But alas! Fate would not leave this last comfort to the unfortunate empress. In May of the year 1807, Prince Napoleon, the crown prince of Holland, Napoleon’s adopted son and successor, died of a child’s disease, which in a few days tore him away from the arms of his despairing mother.
Josephine’s anguish was boundless, and in the first hours of this misfortune, which with such annihilating force fell upon her, the empress, as if in a state of hallucination, gazed into the future, and, with prophetic voice, exclaimed: “Now I am lost! Now is divorce certain!”
Yes, she was lost! She felt it, she knew it! Nothing the emperor did to pacify her anguish—the numerous expressions of his love, of his sympathy, of his winning affection—nothing could any longer deceive Josephine. The voices which had so long whispered in her breast now cried aloud: “You must give place to another! Napoleon will reject you, so as to have a son!”
But the emperor seemed still to try to dispel these fears, and, to give to his Josephine a new proof of his love and faithfulness, he chose Eugene de Beauharnais, the son of Josephine, for his adopted heir, and named him Vice-King of Italy, and gave him in marriage the daughter of the King of Bavaria; he thus afforded to Europe the proof that he still considered Josephine as his wife, and that he desired to be shown to her all the respect due to her dignity, for he travelled to Munich in company with her in order to be present at the nuptials.
This journey to attend her son’s marriage was the last pleasure of Josephine—her last days of honors and happiness. Once more she saw herself surrounded by all the splendor and the pomp of her rank; once more she was publicly honored and admired as the wife of the first and greatest ruler of the world, the wife of the Emperor Napoleon.
Perhaps Josephine, in these hours of happiness, when as empress, wife, and mother, she enjoyed the purest and most sacred pleasure, forgot the sad forebodings and fears of her soul. Perhaps she now believed that, since Napoleon had adopted her Eugene as his son, and had given to this son a wife of royal extraction, Fate would be propitious to her; that the emperor would be satisfied with the son of his choice, and that the future scions of the royal princess would be the heirs of his throne.
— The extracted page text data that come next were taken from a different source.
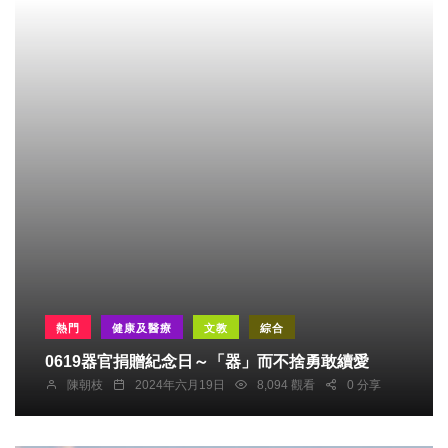
熱門
健康及醫療
文教
綜合
0619器官捐贈紀念日～「器」而不捨勇敢續愛
陳朝枝
2024年六月19日
8,094 觀看
0 分享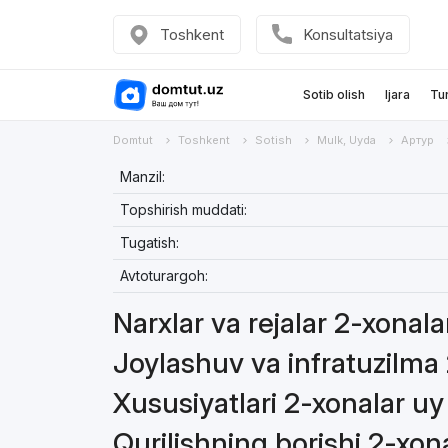
Toshkent
Konsultatsiya
Sotib olish
Ijara
Tu
Domtut
Toshkent
Sotish
Mulk, Uyda
Артур
Manzil:
Topshirish muddati:
Tugatish:
Avtoturargoh:
Narxlar va rejalar 2-xonal
Joylashuv va infratuzilma
Xususiyatlari 2-xonalar uy
Qurilishning borishi 2-xon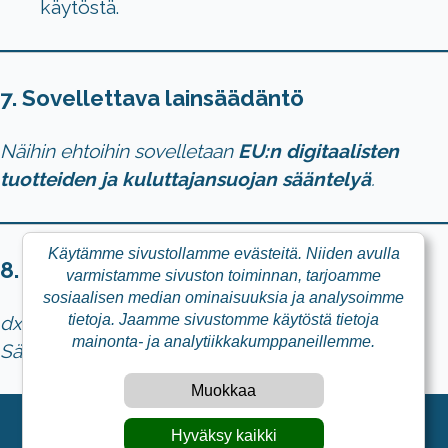
käytöstä.
7. Sovellettava lainsäädäntö
Näihin ehtoihin sovelletaan
EU:n digitaalisten
tuotteiden ja kuluttajansuojan sääntelyä
.
Käytämme sivustollamme evästeitä. Niiden avulla
8. Yhteystiedot
varmistamme sivuston toiminnan, tarjoamme
sosiaalisen median ominaisuuksia ja analysoimme
tietoja. Jaamme sivustomme käytöstä tietoja
dxw3
mainonta- ja analytiikkakumppaneillemme.
Sähköposti:
info@dx-w3.com
Muokkaa
dxw3
WordPress theme
.
Hyväksy kaikki
Artikkelit
|
Hyvityskäytäntö
|
Käyttöehdot
|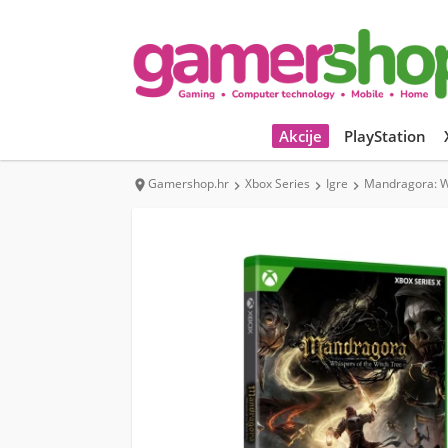
Akcije
PlayStation
Gamershop.hr
Xbox Series
Igre
Mandragora: Wh



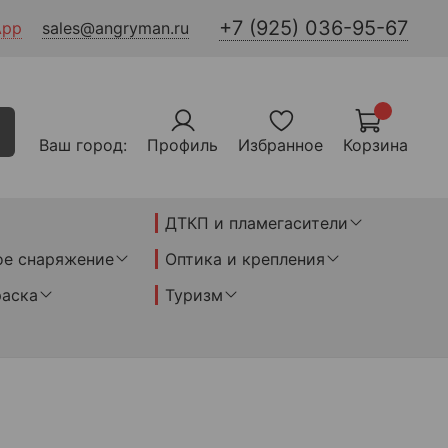
+7 (925) 036-95-67
App
sales@angryman.ru
Ваш город:
Профиль
Избранное
Корзина
ДТКП и пламегасители
ое снаряжение
Оптика и крепления
раска
Туризм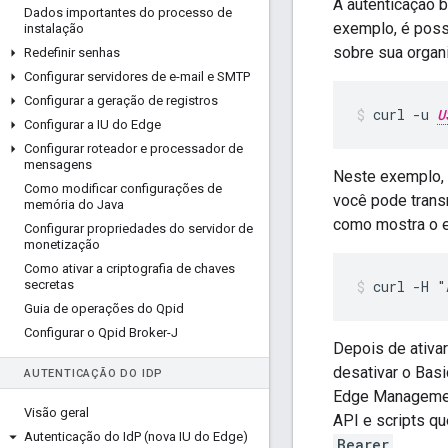
A autenticação 
Dados importantes do processo de
exemplo, é possí
instalação
sobre sua organ
Redefinir senhas
Configurar servidores de e-mail e SMTP
Configurar a geração de registros
curl -u 
U
Configurar a IU do Edge
Configurar roteador e processador de
mensagens
Neste exemplo,
Como modificar configurações de
você pode trans
memória do Java
como mostra o e
Configurar propriedades do servidor de
monetização
Como ativar a criptografia de chaves
secretas
curl -H "
Guia de operações do Qpid
Configurar o Qpid Broker-J
Depois de ativar
desativar o Bas
AUTENTICAÇÃO DO ID
P
Edge Management
Visão geral
API e scripts q
Autenticação do Id
P (nova IU do Edge)
Bearer
.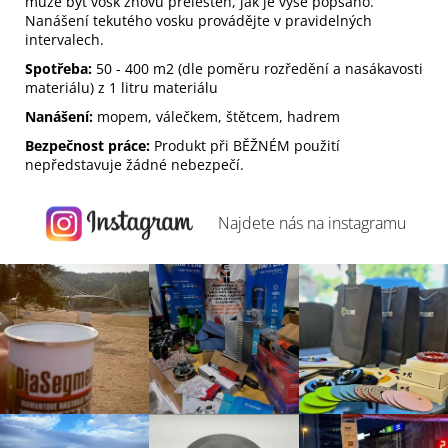
může být vosk znovu přeleštěn, jak je výše popsáno.
Nanášení tekutého vosku provádějte v pravidelných
intervalech.
Spotřeba:
50 - 400 m2 (dle poměru rozředění a nasákavosti
materiálu) z 1 litru materiálu
Nanášení:
mopem, válečkem, štětcem, hadrem
Bezpečnost práce:
Produkt při BĚŽNÉM použití
nepředstavuje žádné nebezpečí.
Najdete nás na
instagramu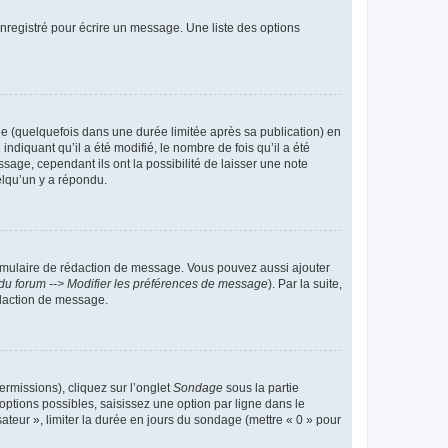
nregistré pour écrire un message. Une liste des options
 (quelquefois dans une durée limitée après sa publication) en
iquant qu’il a été modifié, le nombre de fois qu’il a été
sage, cependant ils ont la possibilité de laisser une note
elqu’un y a répondu.
rmulaire de rédaction de message. Vous pouvez aussi ajouter
du forum --> Modifier les préférences de message
). Par la suite,
daction de message.
ermissions), cliquez sur l’onglet
Sondage
sous la partie
ptions possibles, saisissez une option par ligne dans le
ateur », limiter la durée en jours du sondage (mettre « 0 » pour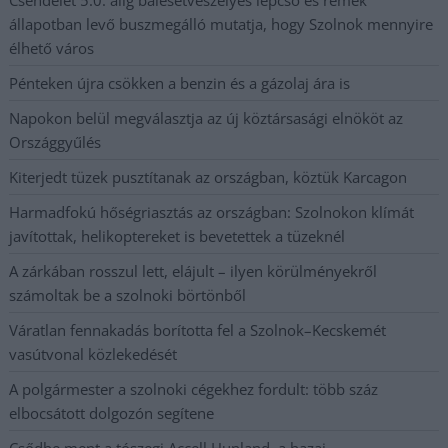
állapotban levő buszmegálló mutatja, hogy Szolnok mennyire
élhető város
Pénteken újra csökken a benzin és a gázolaj ára is
Napokon belül megválasztja az új köztársasági elnököt az
Országgyűlés
Kiterjedt tüzek pusztítanak az országban, köztük Karcagon
Harmadfokú hőségriasztás az országban: Szolnokon klímát
javítottak, helikoptereket is bevetettek a tüzeknél
A zárkában rosszul lett, elájult – ilyen körülményekről
számoltak be a szolnoki börtönből
Váratlan fennakadás borította fel a Szolnok–Kecskemét
vasútvonal közlekedését
A polgármester a szolnoki cégekhez fordult: több száz
elbocsátott dolgozón segítene
Csődbe ment a tószegi Accell Hunland, a hazai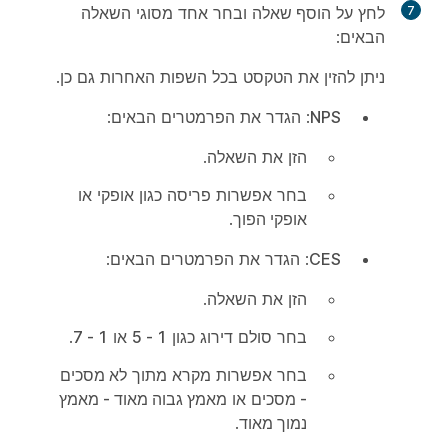
7
לחץ על
הוסף שאלה
ובחר אחד מסוגי השאלה
הבאים:
ניתן להזין את הטקסט בכל השפות האחרות גם כן.
NPS
: הגדר את הפרמטרים הבאים:
הזן את השאלה.
בחר אפשרות פריסה כגון
אופקי
או
אופקי הפוך
.
CES
: הגדר את הפרמטרים הבאים:
הזן את השאלה.
בחר סולם דירוג כגון
1 - 5
או
1 - 7
.
בחר אפשרות מקרא מתוך
לא מסכים
- מסכים
או
מאמץ גבוה מאוד - מאמץ
נמוך מאוד
.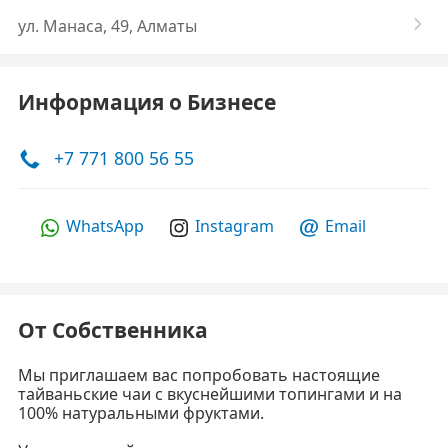
ул. Манаса, 49, Алматы
Информация о Бизнесе
+7 771 800 56 55
WhatsApp
Instagram
Email
От Собственника
Мы приглашаем вас попробовать настоящие
тайваньские чаи с вкуснейшими топингами и на
100% натуральными фруктами.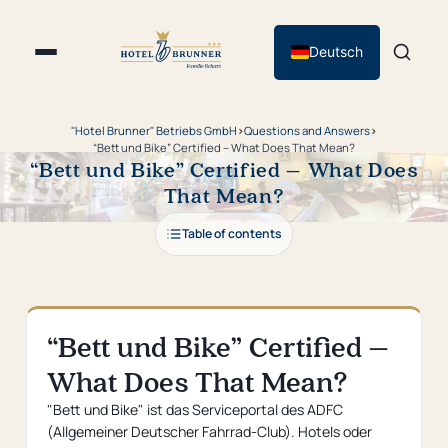
Deutsch
"Hotel Brunner" Betriebs GmbH
›
Questions and Answers
›
“Bett und Bike” Certified – What Does That Mean?
“Bett und Bike” Certified – What Does
That Mean?
Table of contents
“Bett und Bike” Certified –
What Does That Mean?
"Bett und Bike" ist das Serviceportal des ADFC
(Allgemeiner Deutscher Fahrrad-Club). Hotels oder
But one word of Napoleon frightened her out of this ephemeral security into which happiness had lulled her.
Josephine wept as she bade farewell to her son; she was comfortless when with his young wife Eugene left for Italy. She complained to Napoleon, in justification of her tears, that she should seldom see her son, that now he was lost to his mother’s heart.
The emperor, who at first had endeavored to comfort her felt at last wounded by her sorrow.
“You weep, Josephine,” said he, hastily, “but you have no reasonable motives to do so; you weep simply because you are separated from your son. If already the absence of your children causes you so much sorrow, think then what I must endure! The tenderness which you feel for your children makes me cruelly experience how unhappy it is for me to have none.” [Footnote: Avrillon, “Memoires sur l’Imperatrice Josephine,” vol. i., p. 202.]